| About this task |
Search the records for "Required". Copy every line where it appears.

Plain-text document sources:

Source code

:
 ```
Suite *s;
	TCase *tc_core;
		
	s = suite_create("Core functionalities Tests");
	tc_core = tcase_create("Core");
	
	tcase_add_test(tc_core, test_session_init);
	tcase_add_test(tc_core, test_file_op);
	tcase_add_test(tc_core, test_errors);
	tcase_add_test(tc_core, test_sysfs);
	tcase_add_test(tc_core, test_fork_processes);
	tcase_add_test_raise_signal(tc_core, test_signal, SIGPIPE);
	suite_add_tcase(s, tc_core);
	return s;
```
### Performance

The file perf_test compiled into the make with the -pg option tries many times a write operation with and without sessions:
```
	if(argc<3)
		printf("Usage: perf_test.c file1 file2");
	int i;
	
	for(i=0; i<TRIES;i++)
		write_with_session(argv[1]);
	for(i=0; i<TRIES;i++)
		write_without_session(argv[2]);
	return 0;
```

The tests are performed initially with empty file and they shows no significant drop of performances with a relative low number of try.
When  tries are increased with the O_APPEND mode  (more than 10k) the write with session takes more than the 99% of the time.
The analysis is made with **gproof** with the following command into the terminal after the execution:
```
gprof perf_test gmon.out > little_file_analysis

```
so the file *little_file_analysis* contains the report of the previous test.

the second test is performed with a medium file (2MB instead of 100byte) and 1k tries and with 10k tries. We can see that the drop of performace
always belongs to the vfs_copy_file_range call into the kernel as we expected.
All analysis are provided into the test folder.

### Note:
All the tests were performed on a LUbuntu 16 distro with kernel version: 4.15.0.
==
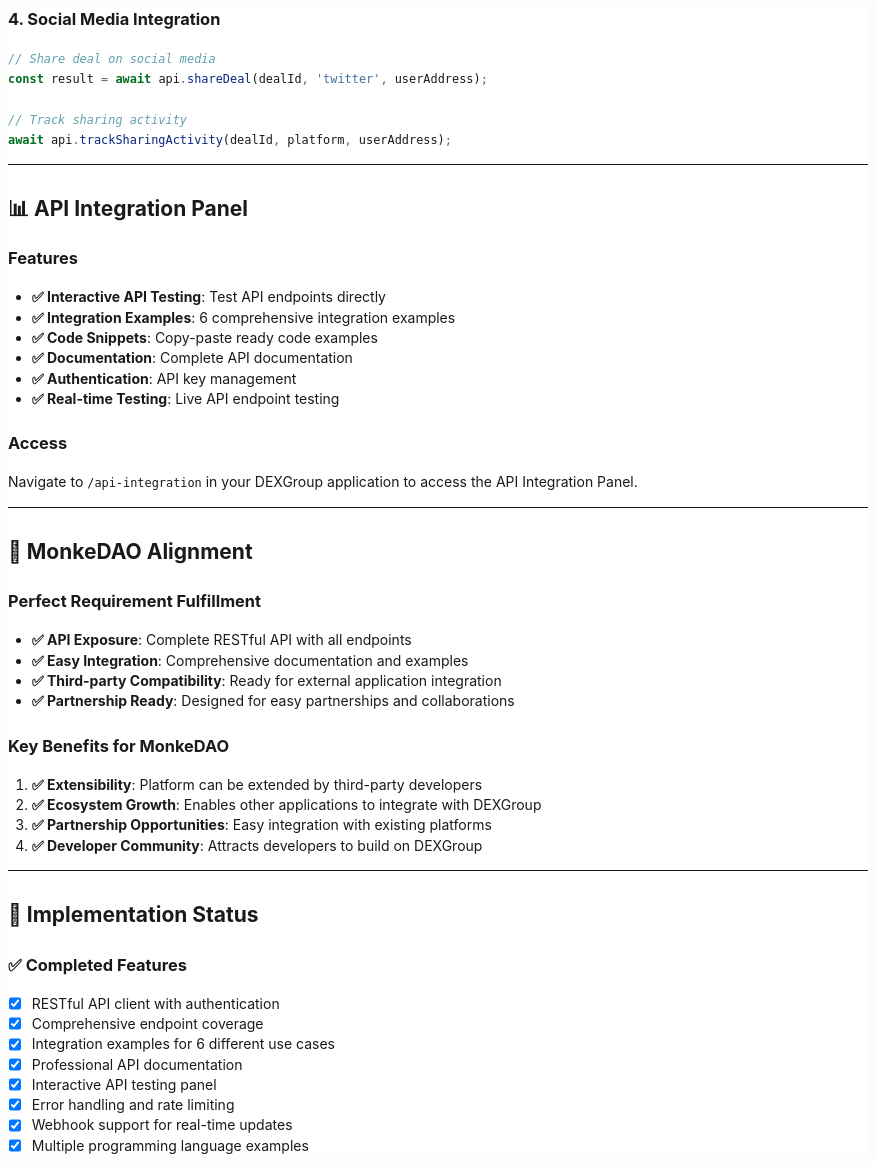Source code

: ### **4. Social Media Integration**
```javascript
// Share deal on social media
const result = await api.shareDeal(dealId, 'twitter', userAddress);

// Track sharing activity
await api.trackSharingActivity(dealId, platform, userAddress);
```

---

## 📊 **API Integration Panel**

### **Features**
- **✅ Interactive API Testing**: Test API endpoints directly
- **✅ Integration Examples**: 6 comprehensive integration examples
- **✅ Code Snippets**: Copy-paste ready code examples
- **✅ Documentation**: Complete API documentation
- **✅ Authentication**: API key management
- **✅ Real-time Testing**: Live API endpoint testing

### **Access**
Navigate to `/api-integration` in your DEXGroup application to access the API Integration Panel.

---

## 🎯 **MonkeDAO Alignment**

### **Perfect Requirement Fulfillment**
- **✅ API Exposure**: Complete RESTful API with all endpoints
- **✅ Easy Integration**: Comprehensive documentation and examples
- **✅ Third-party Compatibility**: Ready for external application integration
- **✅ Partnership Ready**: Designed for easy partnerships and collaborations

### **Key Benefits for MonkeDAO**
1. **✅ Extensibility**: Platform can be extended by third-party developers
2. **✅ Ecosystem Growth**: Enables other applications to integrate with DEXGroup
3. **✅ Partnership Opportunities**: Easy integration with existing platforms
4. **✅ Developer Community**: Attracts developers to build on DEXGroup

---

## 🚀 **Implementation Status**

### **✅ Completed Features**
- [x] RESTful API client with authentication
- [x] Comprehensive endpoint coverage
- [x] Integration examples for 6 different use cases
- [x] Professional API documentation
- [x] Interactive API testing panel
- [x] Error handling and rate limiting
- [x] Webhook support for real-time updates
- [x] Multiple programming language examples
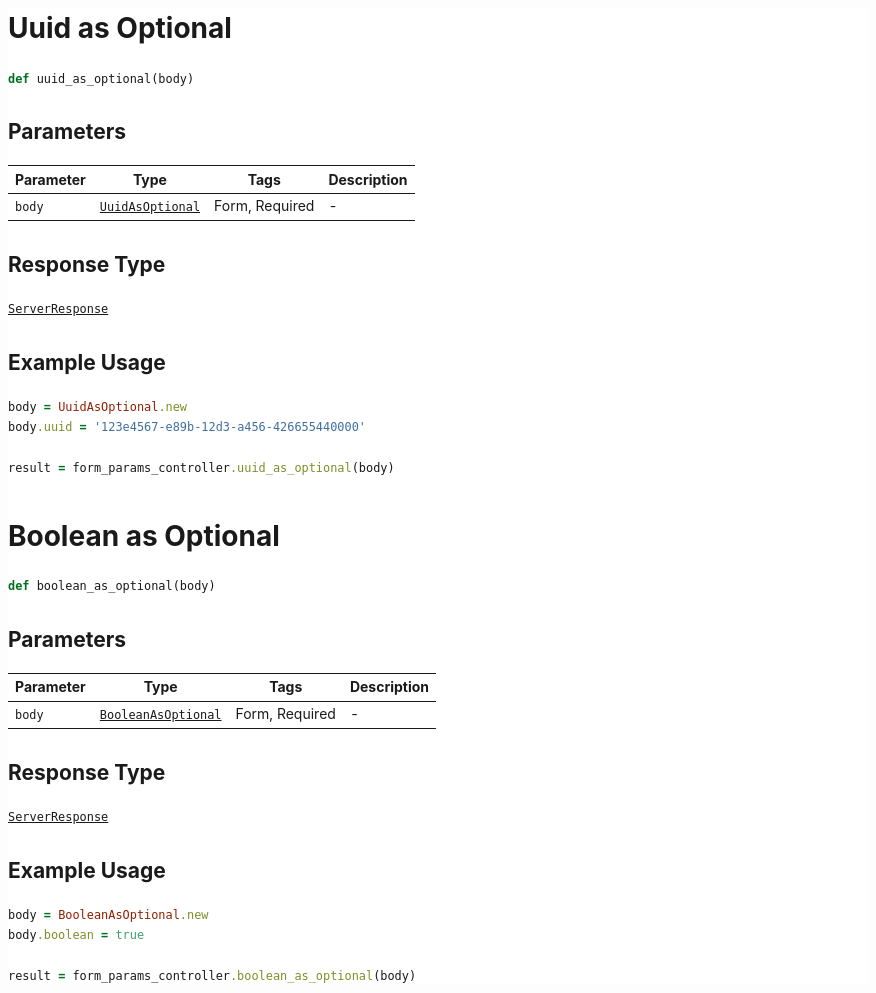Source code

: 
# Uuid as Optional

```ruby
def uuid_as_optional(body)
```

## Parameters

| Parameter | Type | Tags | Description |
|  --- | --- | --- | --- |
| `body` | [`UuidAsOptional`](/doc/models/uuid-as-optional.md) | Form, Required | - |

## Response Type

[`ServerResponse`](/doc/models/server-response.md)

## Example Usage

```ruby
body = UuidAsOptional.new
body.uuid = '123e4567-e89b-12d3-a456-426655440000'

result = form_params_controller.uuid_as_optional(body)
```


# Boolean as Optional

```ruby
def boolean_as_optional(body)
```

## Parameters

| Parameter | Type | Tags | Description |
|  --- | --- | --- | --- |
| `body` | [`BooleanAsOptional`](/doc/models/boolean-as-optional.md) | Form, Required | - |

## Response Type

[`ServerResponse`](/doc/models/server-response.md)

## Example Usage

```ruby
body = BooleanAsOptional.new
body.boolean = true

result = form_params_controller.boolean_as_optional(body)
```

| Solution below |
| `body` | [`UuidAsOptional`](/doc/models/uuid-as-optional.md) | Form, Required | - |
| `body` | [`BooleanAsOptional`](/doc/models/boolean-as-optional.md) | Form, Required | - |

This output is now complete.